Deep brain stimulation

Deep brain stimulation (DBS) especially in the subthalamic nucleus (STN), ventral intermediate nucleus (VIM), and globus pallidus pars internus (GPi) has been developed especially for the treatment of the motor symptoms of PD mainly for tremors at rest which is resistant to pharmacotherapy.

Other compounds

Caffeine: Many studies have shown that Drinking coffee reduces the risk of developing PD [103]. Caffeine intake has shown symptomatic benefits in PD patients [104].

Inosine: Inosine is a precursor molecule of urate and its administration leads to increase in serum urate levels. Elevated Urate levels increases the antioxidant activity in substantia nigra pars compacta dopaminergic neurons and protects against 6-OHDA toxicity [105]. Some studies proved that Inosine is safe and triggers urate levels in cerebro spinal fluid and serum which decelerates PD progression [106].

Nicotine: Epidemiological Studies during the last few decades have shown an inverse relation between PD susceptibility and tobacco consumption. PD is found to be less prevalent among smokers than non-smokers [107]. Nicotine up-regulates anti-apoptotic proteins which prevents or slows down the neurodegeneration [108]. Nicotine activates the enzymes of the cytochrome P450 family which detoxifys neurotoxins [109]. Studies on non-human primates have shown that Nicotine protects from toxin-induced nigrostriatal degeneration [110].

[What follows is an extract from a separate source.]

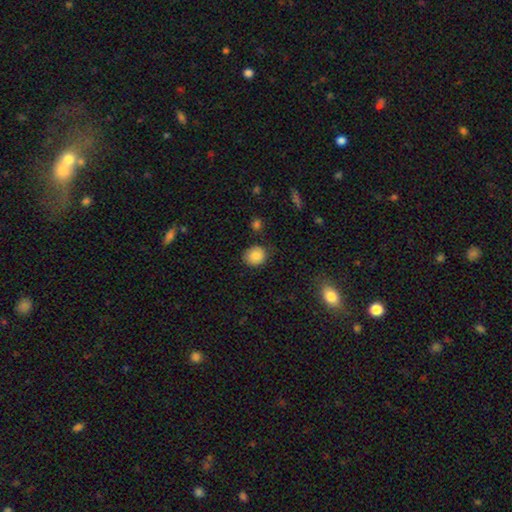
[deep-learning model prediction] Smooth or featured: smooth — 84% (star or artifact — 9%)
How rounded: round — 74% (in between — 25%)
Merging: none — 80% (minor disturbance — 15%)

Herbs: Many herbs have shown potential in the treatment of PD symptoms or to reduce the PD progression. Herbs such as Acanthopanax (Eleutherococcus maxim), Alpinia (A. galanga), Astragalus, Camellia (C. sinensis), Cassia (Cinnamomum fragrans), Chrysanthemum (Chrysanthemum morifolium), Cistanche, Cuscuta (Cuscuta L.), Fraxinus (Fraxinus excelsior), Gastrodia (G. elata), Ginkgo (Ginkgo biloba), Gynostemma (Gynostemma pentaphyllum), Polygonum (Polygonum multiflorum), Pueraria (Pueraria mirifica), Rhodiola (Rhodiola rosea), Scutellaria, Tripterygium (Tripterygium wilfordii), etc. have potential neuro protective properties.

Currently there is no treatment that could completely cure Parkinson’s disease, but very few treatments are available that help in relieving the symptoms and maintaining the quality of life. The conclusions published in the journal Nature Communications, present a better understanding and provide scope for further research towards a possible cure or treatment of Parkinson’s disease. Despite of the advances in understanding the causes of familial forms of this disease, the idiopathic form of Parkinson’s disease which is the most prevalent still remains a mystery.

Conclusion

PD is one of the most common neurodegenerative diseases mostly seen in later ages of life. A combination of environmental and genetic factors is responsible for the abnormal protein aggregation in some specific group of neurons, leading to their dysfunction and eventually death. Genetic factors involving the methylation of DNA affecting genes in the function of mitochondria are found to be one of the most important causes for the pathogenesis of PD. Identifying biomarkers for early detection of PD in humans will undoubtedly improve the early stage therapeutics like immunotherapy. However, efforts in the development of effective alternative treatments for PD and related neurodisorders have increased recently. Logical combination of therapies can be a potent approach for treating synucleinopathies. In the next decade we can see a rise of personalized medicine for the treatment of PD, including familial and sporadic with disease-modifying approaches.